When I first heard about the notion of unschooling, I agreed with much of it in principle. I knew that my kids learned an awful lot of stuff without any help from me. Babies learn to crawl, toddlers learn to walk and potty train and talk. These are things you can’t really teach a child how to do. I also knew how much kids loved to learn, especially if they aren’t hamstrung from fear of performing. They learn for the joy of it and to satisfy their own curiosity and craving to understand the world.
At the same time, I worried that by unschooling, I was being a lazy parent. Is that true? First, I’ll define what unschooling is.
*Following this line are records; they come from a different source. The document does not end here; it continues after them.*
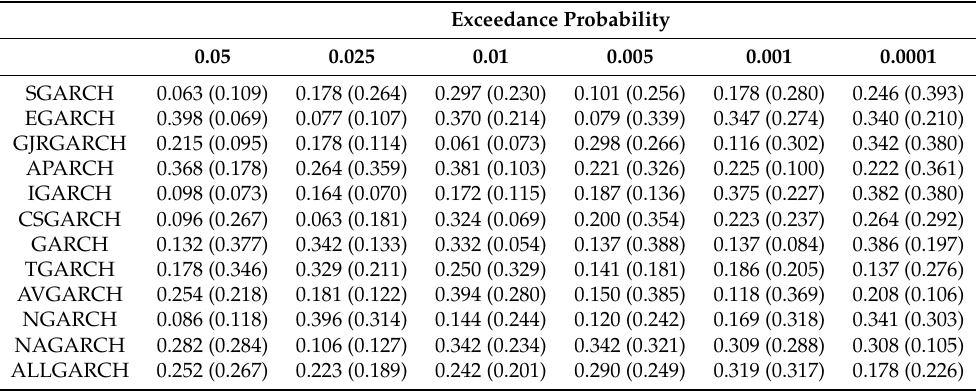
Table 4. p -values of the unconditional (conditional) coverage value at risk exceedance test for the log returns of the exchange rates of Dogecoin from 22 June 2014–17 May 2017.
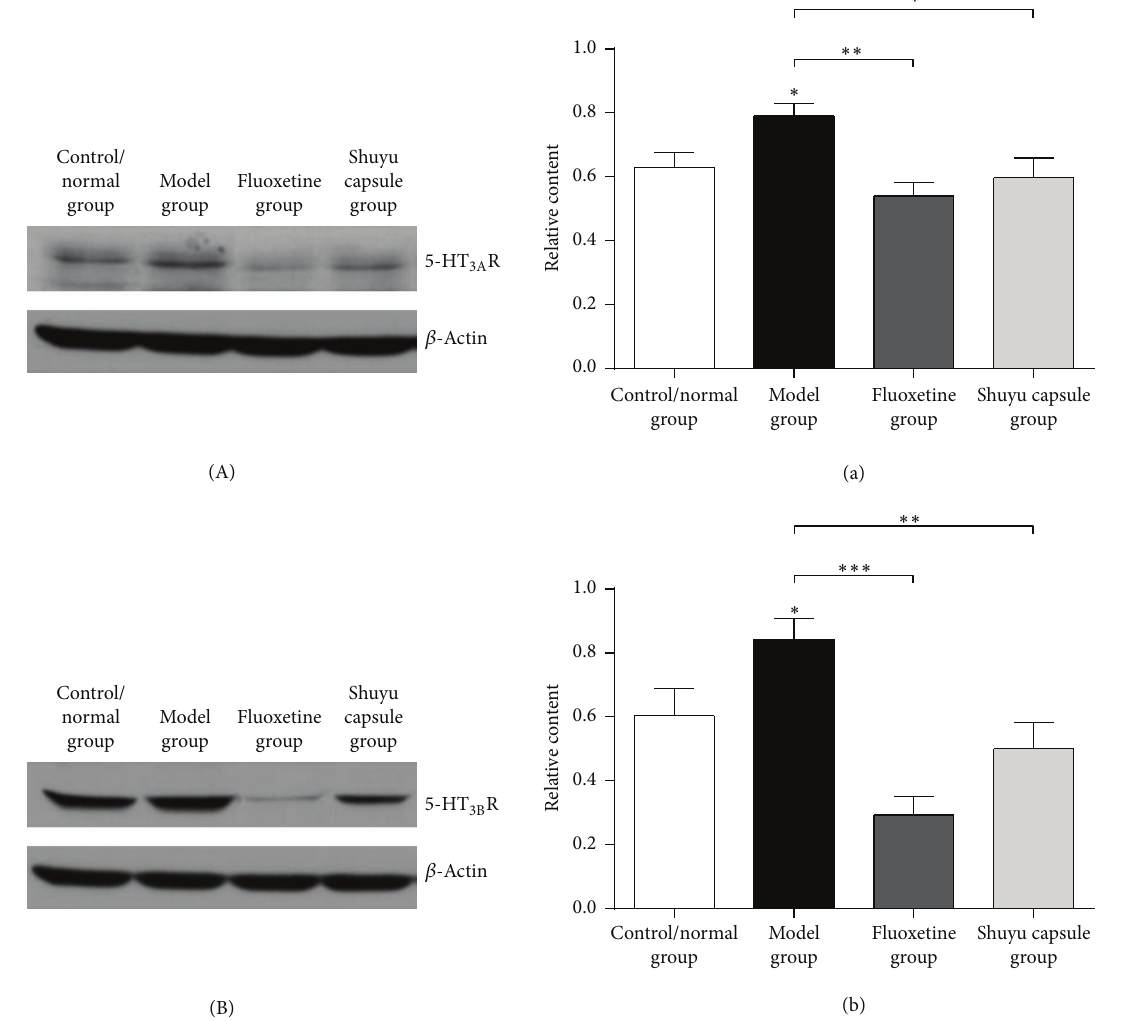
Figure 4: Western blot and primary hippocampal neuron analysis. The following drug serums were extracted and employed to treat primary hippocampal neurons: control/normal group, model group, positive-control fluoxetine group, and Shuyu capsule group. Both antibodies to R (A) and 5-HT R (B) were used to test protein levels in hippocampal neurons among the groups. A quantitative analysis ( 𝑛 = 6 ) of 5-HT 3A 3B the western blot results (a, b) was performed ( ∗ 𝑃 < 0.05 , ∗∗ 𝑃 < 0.01 , and ∗∗∗ 𝑃 < 0.001 ).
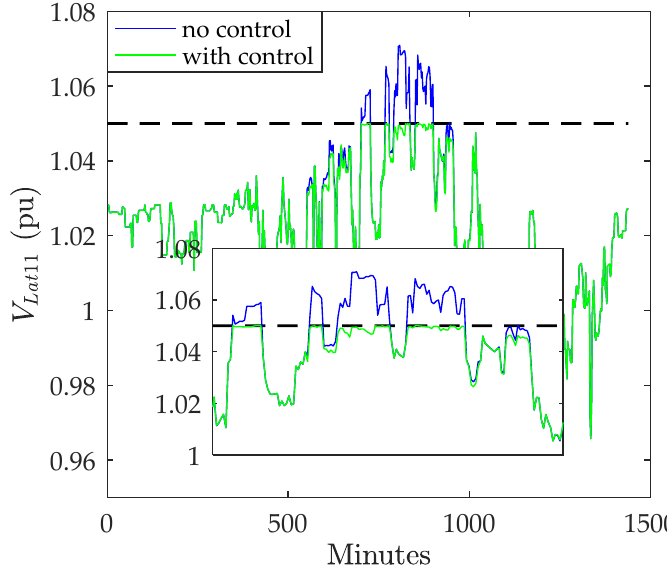
Figure 16. Voltage on lateral 11 without and with control.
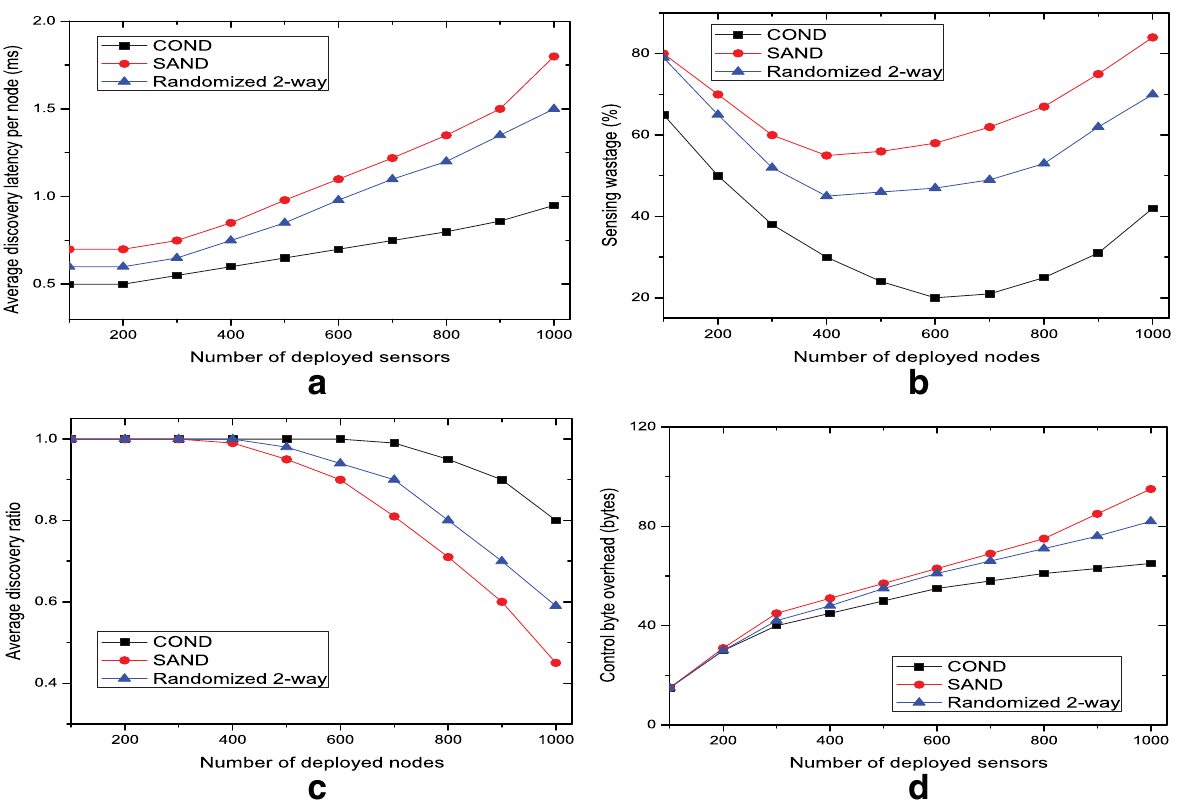
Fig. 6 Impacts of number of sensor nodes on performances of the studied neighbor discovery algorithms. a Average discovery latency. b Sensing wastage of discovery slots. c Average discovery ration. d Control byte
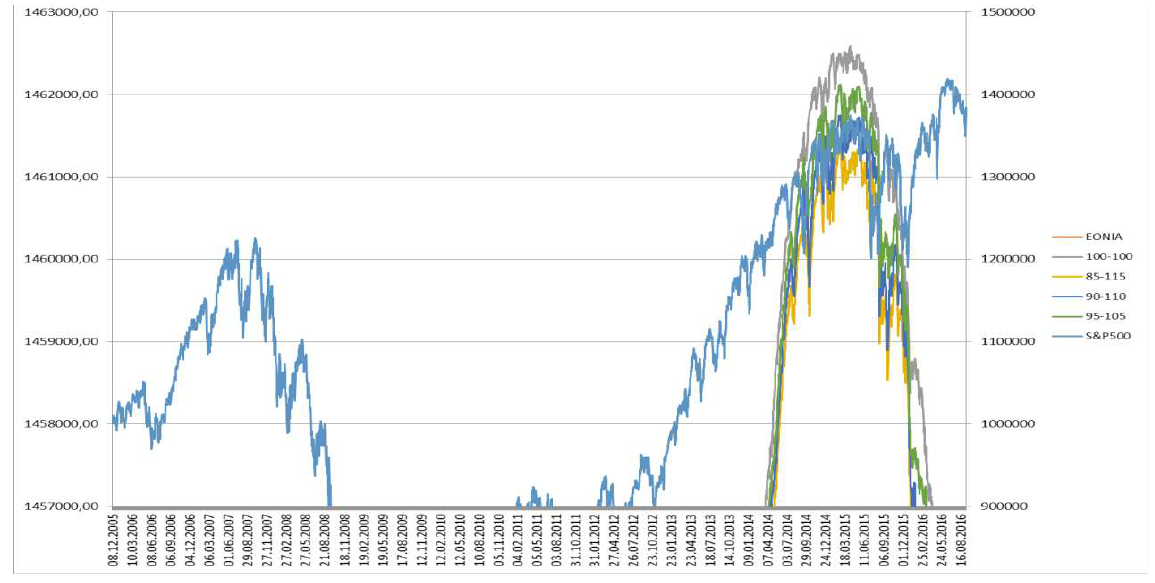
Figure 6. Implied volatility (VIX) scenario for all coefficients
Hmm. That’s challenging, in part because unschooling looks so different for every family! There are “radical” unschoolers who reject workbooks and curriculum and “doing school,” there are unschoolers who do some curriculum in a flexible manner, and everything in between. Some unschooling families think TV and video games are okay; others reject them totally. And again, there is every thing in between.
What unschoolers have in common is their trust of children. They believe that children can lead their own education. They believe that parents are facilitators, not taskmasters. Unschoolers think that kids should learn what they want, in the way they want, where and when they want. To unschoolers, learning is something as natural as breathing.
That scares some people. But when you get right down to it, this is what young kids who are not in school and adults who are out of school do. To learn is to be human. We all love to learn, unless we’ve developed a hatred of reading and studying because of our school experiences. Love and fear can’t reside in the same space. You can’t love to learn if you fear someone’s criticism or harsh judgment. Unschoolers remove the fear. The fear of bad grades, the fear of being called “slow,” “stupid,” or “special.” They remove the fear of having to be bored to tears by something that’s totally irrelevant to your life.
Is there any research behind the philosophy of unschooling? People who believe in learning styles and multiple intelligences would point to the evidence that school doesn’t appeal to people with kinesthetic intelligence, and that audio-visual learners also have a difficult time in school. In his book Punished by Rewards, Alfie Kohn points to hundreds of studies that conclude that rewards are not effective in the long term and discourage the behavior, meaning that the way schools and classic curriculum are set up are counterproductive to learning. Kohn said that intrinsic motivation is what we should be after, and unschooling makes that possible. Edward Deci, Howard Gardner, and Thomas Armstrong have also written about research that supports an unschooling philosophy.
What about the thinking that unschoolers are lazy parents? I’ve learned that too is a fallacy. Unschoolers may have to work even harder to keep their children stimulated, because unschooled kids are always wanting to learn something of their own choosing. Sometimes an unschooling parent has to exhaust outside resources such as other people, institutions, books, libraries, etc. An unschooling parent is a facilitator, and a busy one! For unschooling families, life is learning and everything is a learning opportunity.
Unschooling helps kids understand that people are unique. While one seven-year-old who is unschooling may not read as well as another seven-year-old unschooler, it makes little difference. The one who isn’t reading as well may be a better musician. And that’s okay. When people are allowed to choose how they will work, they can become more competent. They can really hone their skills and work on their strengths instead of trying to be squeezed into another’s mold.